As a Databricks partner dedicated to creating high quality data and AI solutions, Qubika was proud to participate in last week’s 2024 Data + AI Summit. The event showcased Databricks’ commitment to advancing the lakehouse approach, revealing a host of features and tools designed to empower organizations to build and deploy ever-more mature AI solutions.
The summit clearly unveiled a near future where data lakehouses become the foundation of core enterprise AI applications.
Here are my five key takeaways from the event.
1. Compound AI systems: How Databricks is simplifying the process of building GenAI.
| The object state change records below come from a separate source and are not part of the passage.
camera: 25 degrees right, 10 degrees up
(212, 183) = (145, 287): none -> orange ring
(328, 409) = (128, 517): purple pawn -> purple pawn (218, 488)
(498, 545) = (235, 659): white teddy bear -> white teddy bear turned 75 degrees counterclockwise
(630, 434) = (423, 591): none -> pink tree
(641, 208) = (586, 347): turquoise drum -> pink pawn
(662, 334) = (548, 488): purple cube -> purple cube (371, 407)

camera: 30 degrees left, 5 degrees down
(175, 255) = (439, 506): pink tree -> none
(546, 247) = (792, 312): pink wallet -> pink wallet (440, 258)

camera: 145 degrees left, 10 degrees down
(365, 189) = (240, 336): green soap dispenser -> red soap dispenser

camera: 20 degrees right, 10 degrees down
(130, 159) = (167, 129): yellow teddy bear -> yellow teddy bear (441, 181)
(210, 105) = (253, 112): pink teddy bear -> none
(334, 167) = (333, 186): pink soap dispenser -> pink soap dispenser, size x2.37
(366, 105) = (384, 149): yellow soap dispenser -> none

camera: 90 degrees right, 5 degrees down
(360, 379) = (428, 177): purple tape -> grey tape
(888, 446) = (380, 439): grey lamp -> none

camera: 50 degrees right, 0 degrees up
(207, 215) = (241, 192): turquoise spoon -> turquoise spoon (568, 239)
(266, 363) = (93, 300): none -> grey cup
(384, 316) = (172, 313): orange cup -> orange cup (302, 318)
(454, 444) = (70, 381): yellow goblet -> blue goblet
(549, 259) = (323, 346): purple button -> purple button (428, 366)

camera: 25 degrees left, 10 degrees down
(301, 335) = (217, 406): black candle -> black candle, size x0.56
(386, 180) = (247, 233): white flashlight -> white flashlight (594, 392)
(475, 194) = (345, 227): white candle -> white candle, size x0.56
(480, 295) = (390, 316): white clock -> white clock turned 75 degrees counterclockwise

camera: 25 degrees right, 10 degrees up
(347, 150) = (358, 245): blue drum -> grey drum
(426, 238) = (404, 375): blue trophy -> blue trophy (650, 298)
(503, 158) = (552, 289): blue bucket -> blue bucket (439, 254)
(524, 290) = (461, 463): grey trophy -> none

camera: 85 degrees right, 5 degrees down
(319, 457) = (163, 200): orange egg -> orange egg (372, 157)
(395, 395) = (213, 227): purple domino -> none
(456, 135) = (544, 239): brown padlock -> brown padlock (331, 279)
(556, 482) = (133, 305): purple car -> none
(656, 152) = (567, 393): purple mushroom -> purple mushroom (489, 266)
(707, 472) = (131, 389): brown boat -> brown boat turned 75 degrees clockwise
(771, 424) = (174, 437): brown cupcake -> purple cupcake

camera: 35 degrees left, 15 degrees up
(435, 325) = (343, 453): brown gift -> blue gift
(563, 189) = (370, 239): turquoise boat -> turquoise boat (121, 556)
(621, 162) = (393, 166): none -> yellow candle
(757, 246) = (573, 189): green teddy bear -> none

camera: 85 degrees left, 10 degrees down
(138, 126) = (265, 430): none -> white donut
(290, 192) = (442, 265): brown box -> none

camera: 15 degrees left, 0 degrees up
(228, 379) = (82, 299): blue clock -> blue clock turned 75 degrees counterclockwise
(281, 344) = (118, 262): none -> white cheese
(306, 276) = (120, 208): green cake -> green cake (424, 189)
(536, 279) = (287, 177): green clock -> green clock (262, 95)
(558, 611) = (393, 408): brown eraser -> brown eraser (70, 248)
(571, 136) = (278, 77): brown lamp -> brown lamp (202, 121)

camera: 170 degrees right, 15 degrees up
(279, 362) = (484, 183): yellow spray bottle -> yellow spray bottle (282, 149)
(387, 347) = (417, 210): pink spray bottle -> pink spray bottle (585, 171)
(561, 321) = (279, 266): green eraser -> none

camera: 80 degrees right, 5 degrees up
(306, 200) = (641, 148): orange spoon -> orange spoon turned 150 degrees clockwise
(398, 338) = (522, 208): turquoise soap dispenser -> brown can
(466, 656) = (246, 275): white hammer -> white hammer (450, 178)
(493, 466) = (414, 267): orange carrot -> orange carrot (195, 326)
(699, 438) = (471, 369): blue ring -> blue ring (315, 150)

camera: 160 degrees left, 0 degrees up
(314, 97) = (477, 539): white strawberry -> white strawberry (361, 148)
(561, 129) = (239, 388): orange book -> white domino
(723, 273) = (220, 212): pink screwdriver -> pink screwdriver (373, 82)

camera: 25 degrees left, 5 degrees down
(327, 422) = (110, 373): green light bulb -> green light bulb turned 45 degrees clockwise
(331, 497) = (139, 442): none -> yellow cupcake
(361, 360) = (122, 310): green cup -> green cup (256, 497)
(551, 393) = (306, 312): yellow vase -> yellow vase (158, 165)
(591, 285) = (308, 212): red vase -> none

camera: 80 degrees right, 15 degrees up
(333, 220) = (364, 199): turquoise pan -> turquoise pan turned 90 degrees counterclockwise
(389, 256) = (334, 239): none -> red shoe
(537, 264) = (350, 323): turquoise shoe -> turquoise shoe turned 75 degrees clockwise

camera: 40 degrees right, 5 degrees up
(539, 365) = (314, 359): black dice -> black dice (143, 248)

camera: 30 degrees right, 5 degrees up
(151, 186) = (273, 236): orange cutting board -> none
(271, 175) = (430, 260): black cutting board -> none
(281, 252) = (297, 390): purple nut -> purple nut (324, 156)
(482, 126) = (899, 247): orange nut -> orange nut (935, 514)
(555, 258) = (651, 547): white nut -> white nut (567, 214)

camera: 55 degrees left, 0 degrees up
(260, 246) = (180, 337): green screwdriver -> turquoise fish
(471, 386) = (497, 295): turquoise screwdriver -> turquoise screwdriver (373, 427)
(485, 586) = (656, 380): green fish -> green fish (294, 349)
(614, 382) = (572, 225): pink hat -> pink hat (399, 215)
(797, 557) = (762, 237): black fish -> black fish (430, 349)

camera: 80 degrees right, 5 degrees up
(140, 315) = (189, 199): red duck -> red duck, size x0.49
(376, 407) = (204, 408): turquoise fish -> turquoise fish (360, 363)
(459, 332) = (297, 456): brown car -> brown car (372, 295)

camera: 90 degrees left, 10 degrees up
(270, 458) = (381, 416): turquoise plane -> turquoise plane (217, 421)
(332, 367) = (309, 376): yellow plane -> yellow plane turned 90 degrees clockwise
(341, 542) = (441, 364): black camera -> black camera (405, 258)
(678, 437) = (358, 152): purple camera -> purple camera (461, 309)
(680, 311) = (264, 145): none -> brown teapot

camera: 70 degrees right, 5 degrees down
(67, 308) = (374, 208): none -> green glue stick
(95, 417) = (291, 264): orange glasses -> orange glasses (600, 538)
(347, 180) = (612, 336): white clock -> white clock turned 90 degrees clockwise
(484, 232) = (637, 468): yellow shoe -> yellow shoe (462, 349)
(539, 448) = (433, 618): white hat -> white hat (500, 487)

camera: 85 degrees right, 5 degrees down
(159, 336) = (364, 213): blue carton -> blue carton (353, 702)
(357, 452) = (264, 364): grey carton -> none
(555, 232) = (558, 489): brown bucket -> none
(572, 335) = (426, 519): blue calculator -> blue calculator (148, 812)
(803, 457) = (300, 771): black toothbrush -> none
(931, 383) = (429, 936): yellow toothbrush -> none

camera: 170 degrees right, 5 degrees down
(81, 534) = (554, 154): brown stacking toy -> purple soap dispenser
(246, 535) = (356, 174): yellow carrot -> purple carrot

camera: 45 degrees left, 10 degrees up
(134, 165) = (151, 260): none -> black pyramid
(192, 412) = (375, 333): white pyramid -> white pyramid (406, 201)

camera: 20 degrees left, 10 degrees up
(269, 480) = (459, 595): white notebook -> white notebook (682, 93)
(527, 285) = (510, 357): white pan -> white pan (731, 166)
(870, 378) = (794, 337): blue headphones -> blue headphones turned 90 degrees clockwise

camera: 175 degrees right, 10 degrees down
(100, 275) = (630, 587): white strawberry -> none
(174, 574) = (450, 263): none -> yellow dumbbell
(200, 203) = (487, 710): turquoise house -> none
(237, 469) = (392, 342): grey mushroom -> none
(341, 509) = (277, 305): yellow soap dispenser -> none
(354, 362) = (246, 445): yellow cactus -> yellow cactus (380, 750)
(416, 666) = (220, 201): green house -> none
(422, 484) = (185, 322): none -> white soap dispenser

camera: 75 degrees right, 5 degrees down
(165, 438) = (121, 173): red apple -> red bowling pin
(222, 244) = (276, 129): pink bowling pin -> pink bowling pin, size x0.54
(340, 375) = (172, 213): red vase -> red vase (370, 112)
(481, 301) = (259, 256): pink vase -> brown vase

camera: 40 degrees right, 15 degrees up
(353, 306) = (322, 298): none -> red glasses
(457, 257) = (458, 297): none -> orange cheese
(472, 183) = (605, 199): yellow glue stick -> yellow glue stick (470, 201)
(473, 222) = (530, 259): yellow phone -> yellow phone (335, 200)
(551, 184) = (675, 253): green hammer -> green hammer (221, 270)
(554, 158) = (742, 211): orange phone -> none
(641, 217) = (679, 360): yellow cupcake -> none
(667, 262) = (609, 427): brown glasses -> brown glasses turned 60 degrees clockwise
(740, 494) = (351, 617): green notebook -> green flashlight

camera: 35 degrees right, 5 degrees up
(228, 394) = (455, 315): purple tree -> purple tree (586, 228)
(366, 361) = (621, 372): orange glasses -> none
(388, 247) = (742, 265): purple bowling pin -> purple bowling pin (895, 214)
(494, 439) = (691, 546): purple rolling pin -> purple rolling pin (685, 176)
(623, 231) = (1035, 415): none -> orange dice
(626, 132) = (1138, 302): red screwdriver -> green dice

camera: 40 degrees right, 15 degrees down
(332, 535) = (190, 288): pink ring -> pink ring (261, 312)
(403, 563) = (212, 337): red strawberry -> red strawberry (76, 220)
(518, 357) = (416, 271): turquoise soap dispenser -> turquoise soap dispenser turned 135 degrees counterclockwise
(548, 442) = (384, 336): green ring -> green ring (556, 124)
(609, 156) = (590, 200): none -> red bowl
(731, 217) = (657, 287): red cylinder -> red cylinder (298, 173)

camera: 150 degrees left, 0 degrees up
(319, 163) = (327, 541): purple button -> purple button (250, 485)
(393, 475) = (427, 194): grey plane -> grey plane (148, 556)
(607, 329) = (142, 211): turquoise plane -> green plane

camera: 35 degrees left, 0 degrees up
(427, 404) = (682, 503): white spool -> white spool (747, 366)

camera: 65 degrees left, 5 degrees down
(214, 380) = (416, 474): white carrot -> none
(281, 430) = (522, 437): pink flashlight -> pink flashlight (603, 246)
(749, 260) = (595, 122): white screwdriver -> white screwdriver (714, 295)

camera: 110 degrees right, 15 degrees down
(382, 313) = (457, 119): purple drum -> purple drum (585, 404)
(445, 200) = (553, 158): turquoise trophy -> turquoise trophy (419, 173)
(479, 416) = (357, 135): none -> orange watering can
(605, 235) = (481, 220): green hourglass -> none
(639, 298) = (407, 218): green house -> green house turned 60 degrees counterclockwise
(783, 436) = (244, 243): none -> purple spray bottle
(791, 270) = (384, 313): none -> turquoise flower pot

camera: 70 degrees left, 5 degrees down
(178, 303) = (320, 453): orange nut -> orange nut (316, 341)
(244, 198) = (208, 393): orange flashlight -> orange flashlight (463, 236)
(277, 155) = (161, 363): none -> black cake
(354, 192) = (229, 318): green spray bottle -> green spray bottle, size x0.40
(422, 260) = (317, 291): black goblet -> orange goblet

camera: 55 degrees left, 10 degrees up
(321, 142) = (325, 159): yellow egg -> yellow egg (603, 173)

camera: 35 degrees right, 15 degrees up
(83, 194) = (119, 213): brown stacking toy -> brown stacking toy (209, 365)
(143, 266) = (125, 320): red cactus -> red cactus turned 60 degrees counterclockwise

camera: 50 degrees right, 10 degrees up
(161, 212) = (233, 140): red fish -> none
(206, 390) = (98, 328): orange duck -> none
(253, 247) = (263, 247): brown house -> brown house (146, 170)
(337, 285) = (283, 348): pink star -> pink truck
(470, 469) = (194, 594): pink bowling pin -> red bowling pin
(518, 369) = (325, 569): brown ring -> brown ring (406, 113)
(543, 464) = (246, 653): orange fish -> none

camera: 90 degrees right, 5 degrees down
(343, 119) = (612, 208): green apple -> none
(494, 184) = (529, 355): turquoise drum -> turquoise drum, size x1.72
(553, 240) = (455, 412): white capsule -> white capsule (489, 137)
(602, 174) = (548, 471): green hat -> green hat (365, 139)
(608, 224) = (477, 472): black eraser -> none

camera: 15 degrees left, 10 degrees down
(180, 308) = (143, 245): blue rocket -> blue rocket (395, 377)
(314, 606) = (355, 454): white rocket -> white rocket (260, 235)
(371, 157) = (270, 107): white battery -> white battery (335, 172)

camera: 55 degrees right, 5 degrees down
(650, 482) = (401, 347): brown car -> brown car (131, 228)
The highlight of the summit was the unveiling of Databricks’ vision for compound AI systems – and how their Mosaic AI platform is enabling organizations to build and deploy more complex and more robust GenAI systems that incorporate multiple components. For example, a typical GenAI system may involve a tuned model, a data retrieval tool, a reasoning agent, and more. It’s now possible to incorporate these different elements within a single platform. In turn this makes it easier to manage and govern the AI system – and also switch between different systems. It also ensures increased data security.
2. Business intelligence AI: Empowering business users with AI-driven insights
Databricks’ integration of BI AI capabilities directly into the platform is a significant step towards ensuring that every individual at an organization has access to data-based insights. By embedding AI-powered tools into the lakehouse, Databricks is enabling business users to explore data and generate insights without having to rely on technical expertise. This democratization of access to data is something that BI vendors and organizations have been trying to achieve for years – this effort by Databricks looks the real deal, and I expect it to become a key force in creating and improving organizations’ data-driven cultures.
3. Lakehouse advancements: The fuel for the upcoming AI revolution
The summit underscored Databricks’ dedication to enhancing the lakehouse architecture, the foundation upon which businesses such as Qubika are building AI solutions. They showcased advancements in data ingestion, processing, and governance, making it easier than ever to manage and harness diverse data assets within a unified, scalable platform.
4. LakeFlow: Simplifying data pipelines for AI workloads
A further personal highlight of the event was seeing the introduction of LakeFlow, a data movement and transformation framework. There are 3 main areas here:
- Much easier native data ingestions for SaaS applications. With LakeFlow Connect it’s now possible to integrate Databricks with various SaaS applications, such as your CRM system.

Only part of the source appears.